-->

Why there is performance degradation after ~6 hour

2020-02-23 05:29发布

问题:

I switched 1 instance (2 vCPU, 2GB RAM, load ~4k req/sec) to Java 9 (from latest Java 8). For a while, everything was fine and CPU usage was same as before. However, after ~6 hours CPU consumption increased by 4% (from 21% to 25%) for no reason. I had no traffic spikes, no memory consumption increased, no metric changes (I have counters for every method within code). Nothing.

I left this instance untouched for ~12 hours expecting it will revert back. But nothing changed. It just started consuming more CPU.

top command showed that the instance had more CPU spikes than usually for the Java server process. I read recently that G1 is not suitable for the high throughput. So I made a conclusion that reason could be in G1.

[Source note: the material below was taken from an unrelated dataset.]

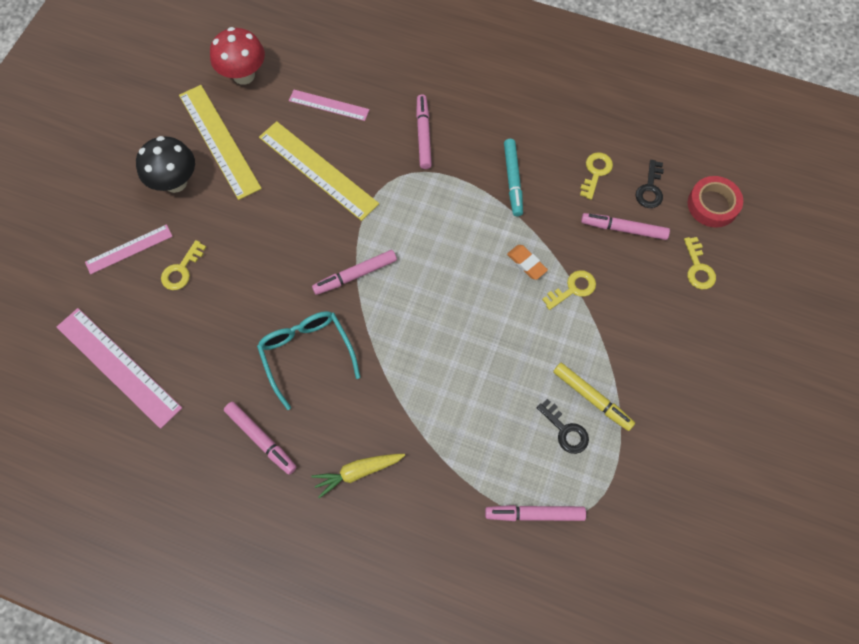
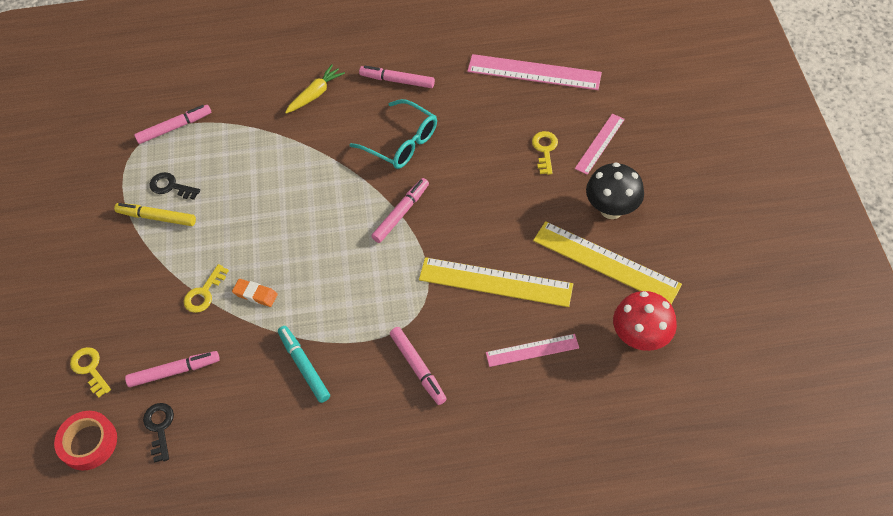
camera: 155 degrees right, 10 degrees down
(595, 172) = (223, 417): yellow key -> none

I restarted instance with:

java -XX:+UseParallelGC -jar server-0.28.0.jar

And after ~20 hours of the monitoring, everything is fine as before. CPU consumption is on the level of 21% as it was many days before.

CPU usage right after Java 9 deployment (6h scale):

CPU increase after 7 hours + 12 hours "untouched" (7d scale):

CPU after -XX:+UseParallelGC (24h scale):

So my question is - is that expected behavior for the G1? Anyone else sees something similar?

Ubuntu 16.04 x64

java version "9"
Java(TM) SE Runtime Environment (build 9+181)
Java HotSpot(TM) 64-Bit Server VM (build 9+181, mixed mode)

EDIT 03.01.2019

Tried to run one the same server with G1 on the java 10.0.2:

java version "10.0.2" 2018-07-17
Java(TM) SE Runtime Environment 18.3 (build 10.0.2+13)
Java HotSpot(TM) 64-Bit Server VM 18.3 (build 10.0.2+13, mixed mode)

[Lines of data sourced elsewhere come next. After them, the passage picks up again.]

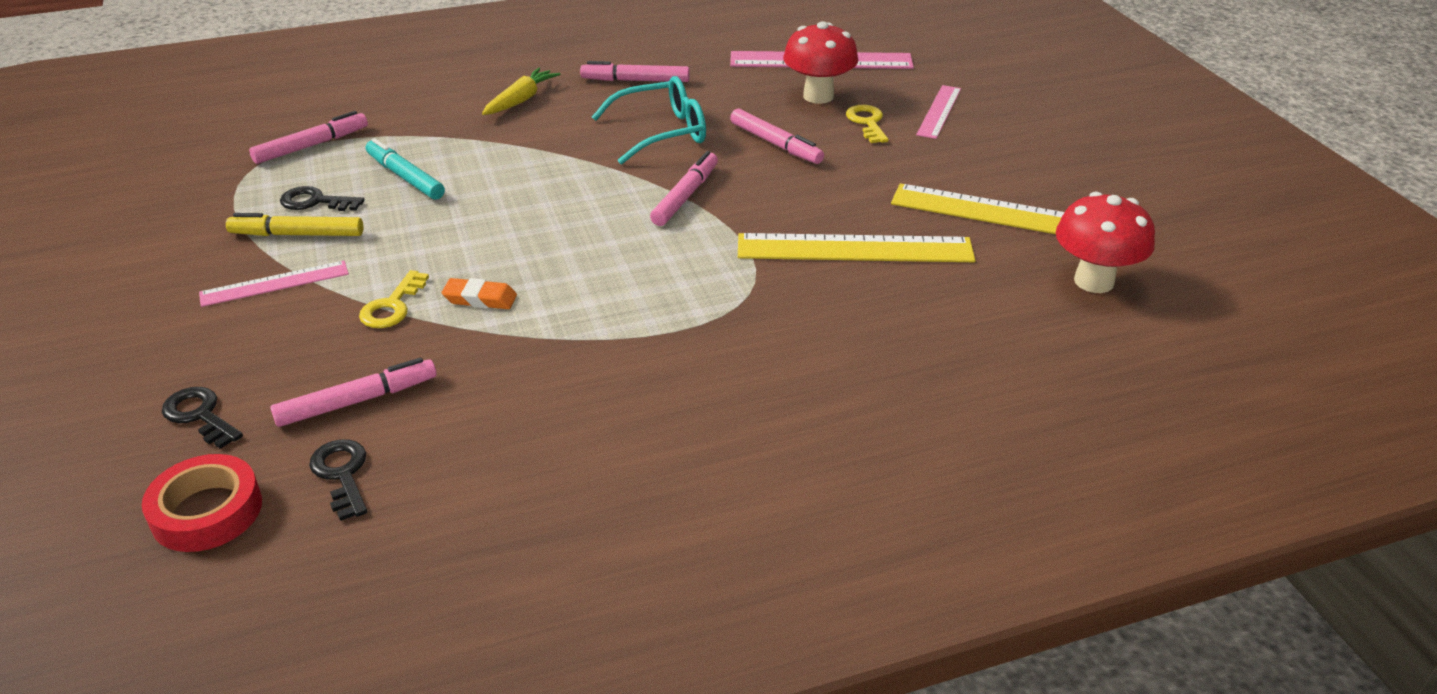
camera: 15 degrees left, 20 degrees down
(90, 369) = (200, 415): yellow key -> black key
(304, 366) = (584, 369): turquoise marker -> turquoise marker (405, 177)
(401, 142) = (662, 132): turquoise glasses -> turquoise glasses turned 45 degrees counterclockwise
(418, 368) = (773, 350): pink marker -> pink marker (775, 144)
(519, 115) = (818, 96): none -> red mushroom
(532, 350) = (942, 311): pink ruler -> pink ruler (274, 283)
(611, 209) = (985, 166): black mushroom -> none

G1 consumes 40% more CPU than UseParallelGC right after the server restart.

回答1:

(Note that GC tuning is extremely dependant on the environment, so there is no magic recipe.)

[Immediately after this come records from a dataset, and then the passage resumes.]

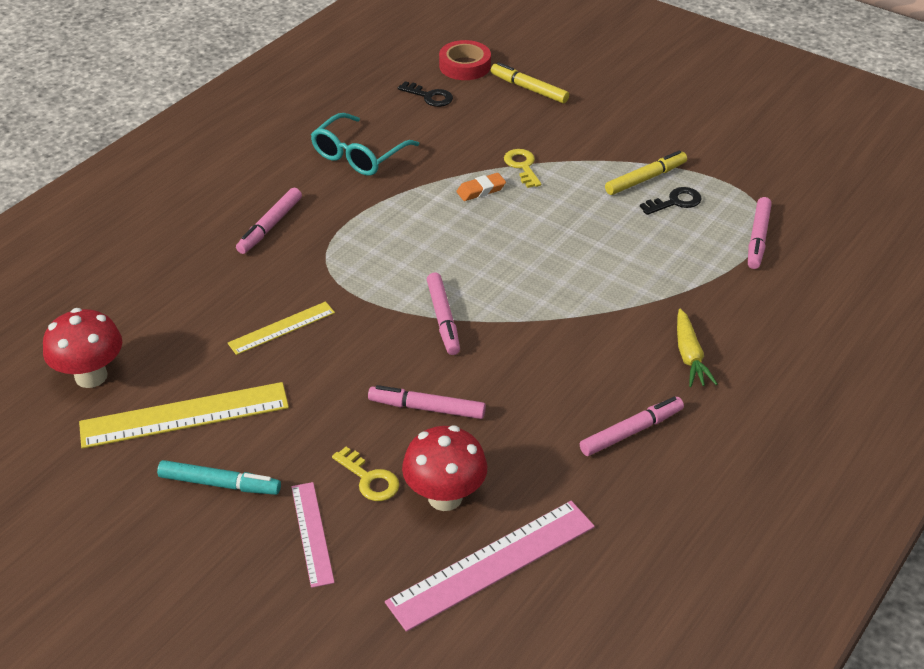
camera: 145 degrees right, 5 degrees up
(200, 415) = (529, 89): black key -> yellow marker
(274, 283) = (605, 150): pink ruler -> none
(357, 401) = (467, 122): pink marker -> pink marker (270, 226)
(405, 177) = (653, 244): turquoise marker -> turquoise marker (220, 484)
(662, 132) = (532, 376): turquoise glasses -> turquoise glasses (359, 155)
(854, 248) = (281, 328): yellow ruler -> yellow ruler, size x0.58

Had a very similar issue with G1. By default, it seems to be rather badly suited for REST endpoints (again, this is only what I experienced in my direct neighborhood). What helped me was experimenting with the GC flags, as described here.

For us, the biggest improvements came from -XX:G1NewSizePercent=25 and -XX:MaxGCPauseMillis=50. G1 is also auto-tuning itself over time, so the max. GC pause limit has a significant effect on all other parameters.